Brief: Please reproduce, word for word, the stretch of the CSS meeting notes from "- We have some" through "that spec ceases.".

Source extract:

Resolutions 2007-11-05 2007-11-06 Boston Part III
Daniel Glazman brought up the 1998
List of suggested extensions to CSS
and how we haven’t been aligning our work with designer needs, even with the
feedback that we have already. This sparked a long conversation, which I don’t
think I can summarize, but I’ll try to pull out some of the points made here.
Note that these points aren’t representing WG consensus, just some ideas that
came up in the conversation: partly quotes, partly paraphrasing, partly
summarizing.
- We have not done a good job of considering user feedback.
- Some of the requests in the feedback were not pursuable for various reasons
back when the feedback was given; others were simply not acted upon.
- We have some feedback in the “List of suggested extensions to CSS”.
We should examine this list and see a) if the issues are still relevant and b) if we are ready to solve them
- We’ve been dominated by browser makers and need more user input, but
we are not set up in a way that makes it easy to collect this information.
- CSS is driven forward both by pull from features specified by the CSSWG
and by push features developed by implementors.
- Some ideas fly; others do not; we need to piece together solutions from the best parts.
- Where there is no champion for a spec, progress on that spec ceases.
- Interoperability is important to web designers.

Stored records:
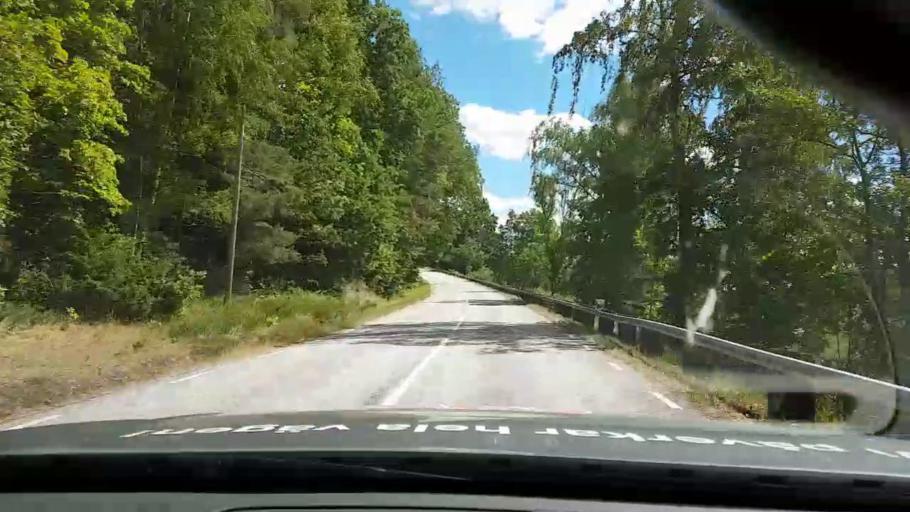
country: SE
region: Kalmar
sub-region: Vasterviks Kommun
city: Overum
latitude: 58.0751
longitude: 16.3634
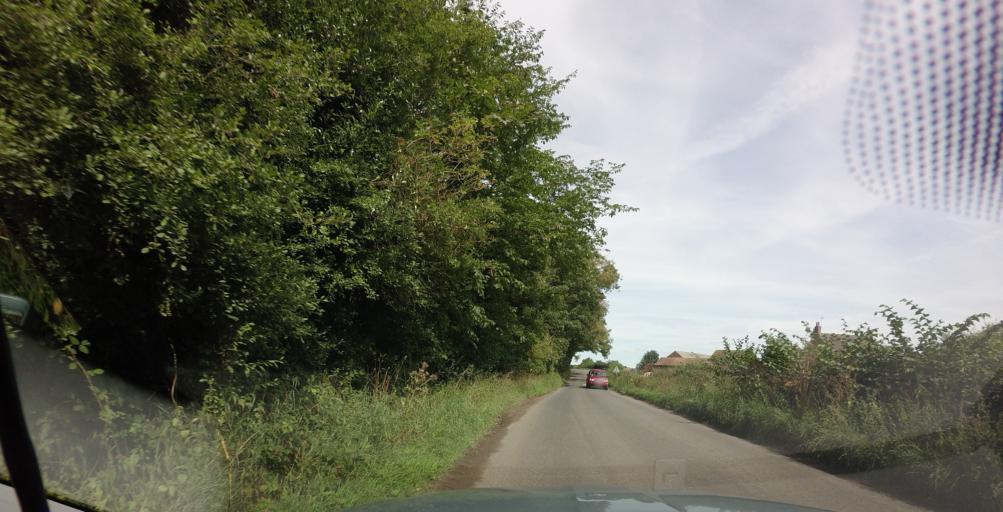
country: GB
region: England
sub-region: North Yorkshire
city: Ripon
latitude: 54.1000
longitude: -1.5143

--

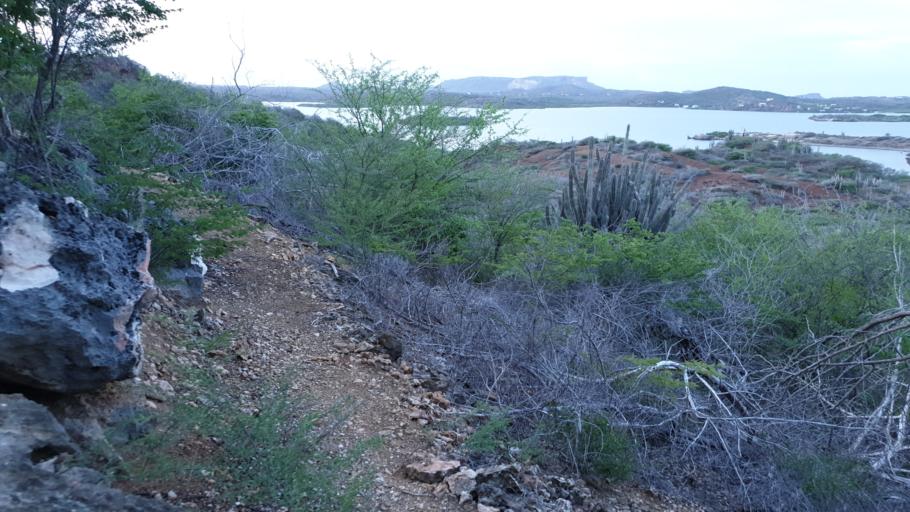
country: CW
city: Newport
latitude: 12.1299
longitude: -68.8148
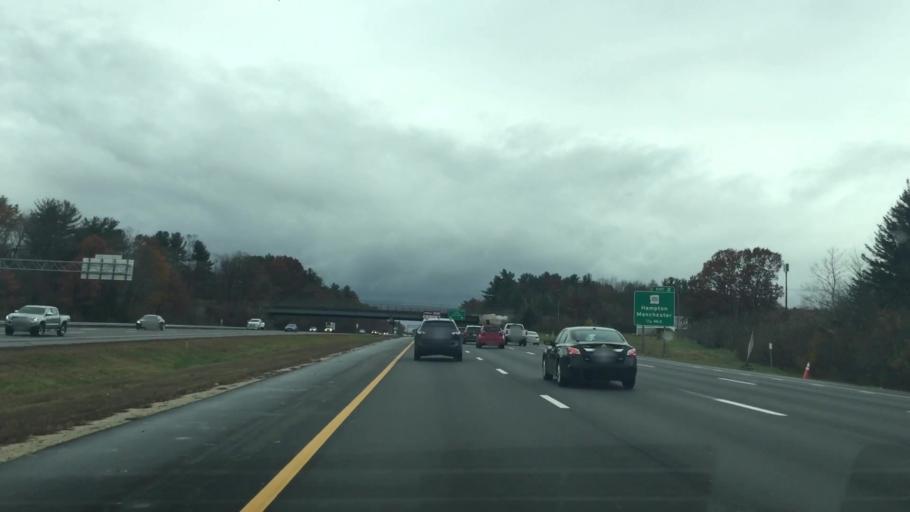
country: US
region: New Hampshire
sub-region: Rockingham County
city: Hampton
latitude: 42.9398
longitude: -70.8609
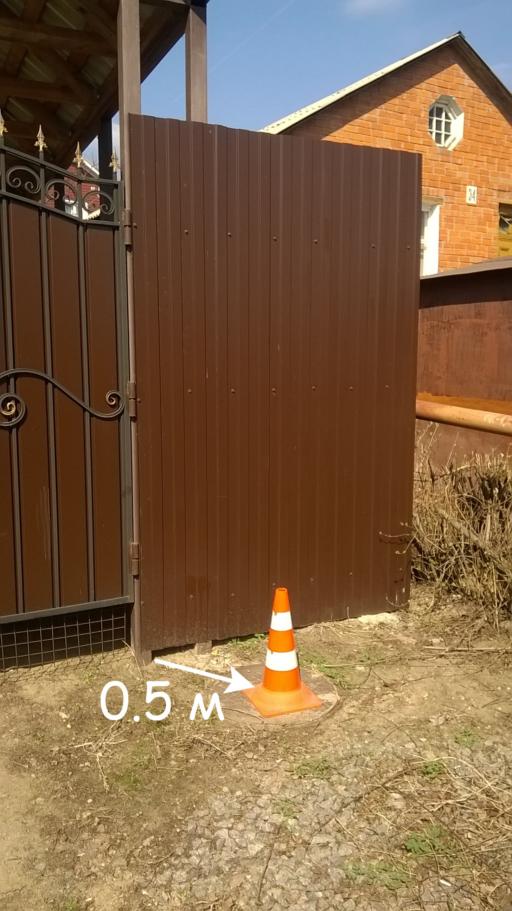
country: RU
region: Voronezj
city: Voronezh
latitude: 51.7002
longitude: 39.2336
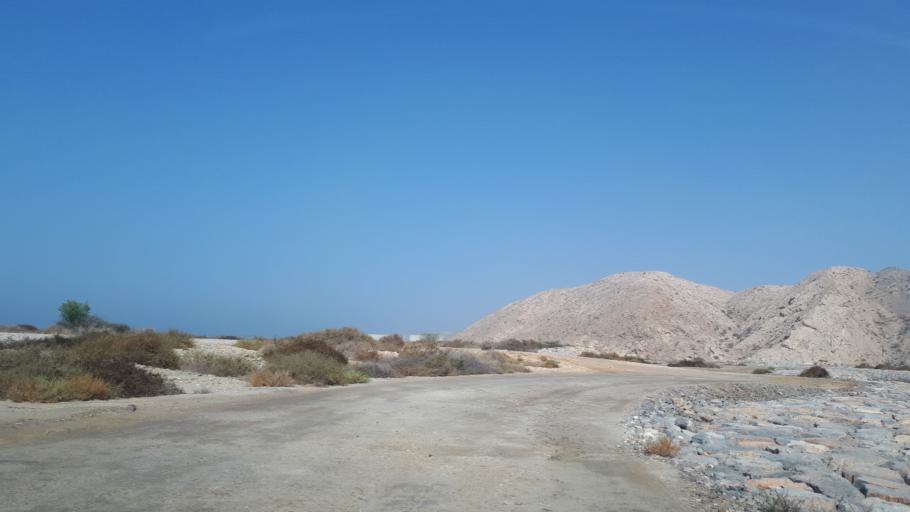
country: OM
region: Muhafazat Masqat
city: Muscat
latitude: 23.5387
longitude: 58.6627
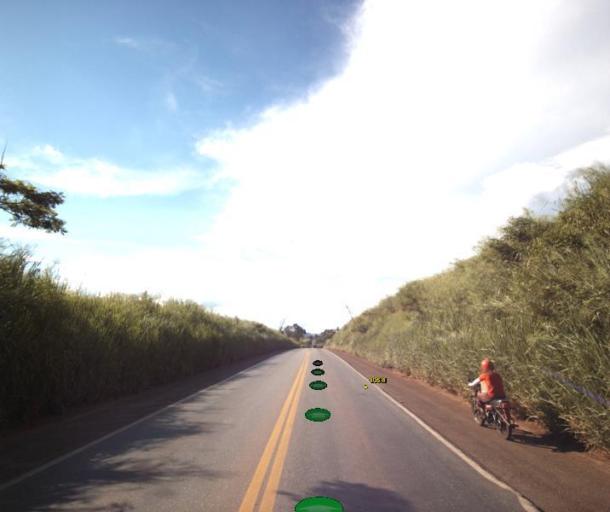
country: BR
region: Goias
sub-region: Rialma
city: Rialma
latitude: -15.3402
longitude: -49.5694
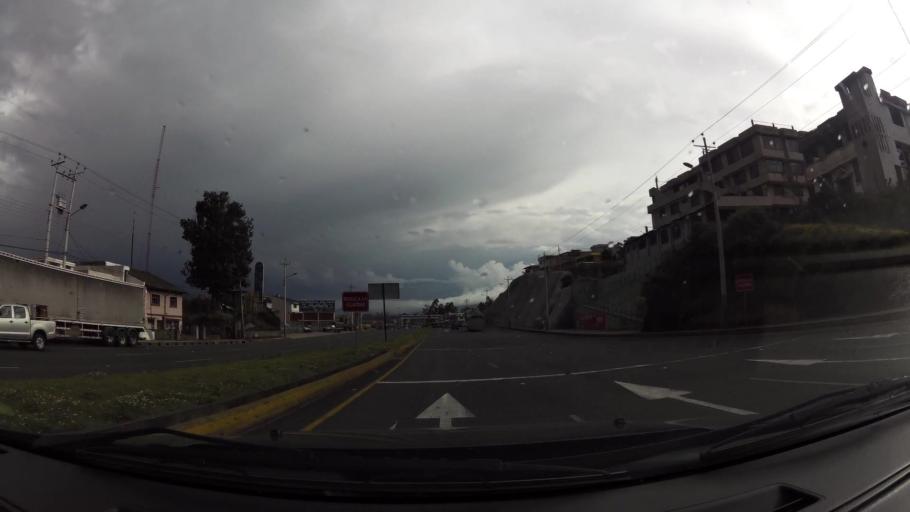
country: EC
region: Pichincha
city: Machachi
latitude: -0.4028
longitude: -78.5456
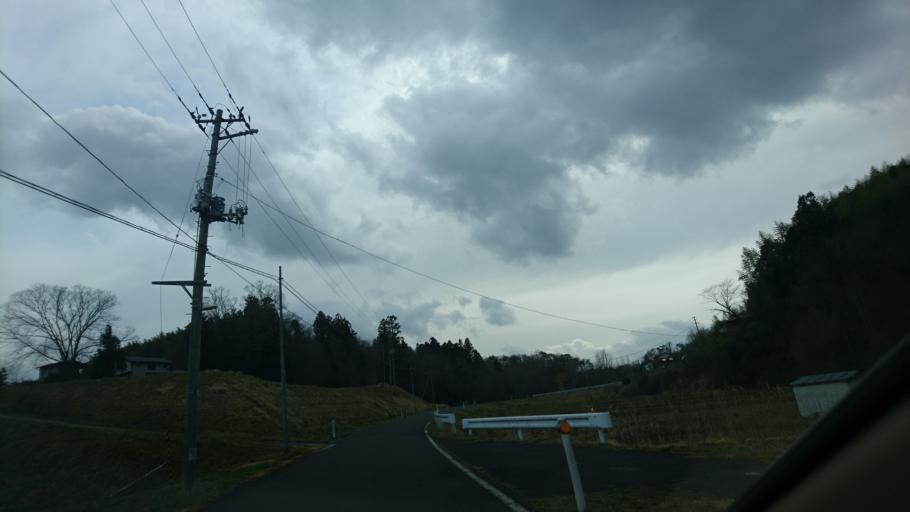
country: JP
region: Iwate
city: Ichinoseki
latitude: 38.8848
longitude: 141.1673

Finished task:
- We have some feedback in the “List of suggested extensions to CSS”.
We should examine this list and see a) if the issues are still relevant and b) if we are ready to solve them
- We’ve been dominated by browser makers and need more user input, but
we are not set up in a way that makes it easy to collect this information.
- CSS is driven forward both by pull from features specified by the CSSWG
and by push features developed by implementors.
- Some ideas fly; others do not; we need to piece together solutions from the best parts.
- Where there is no champion for a spec, progress on that spec ceases.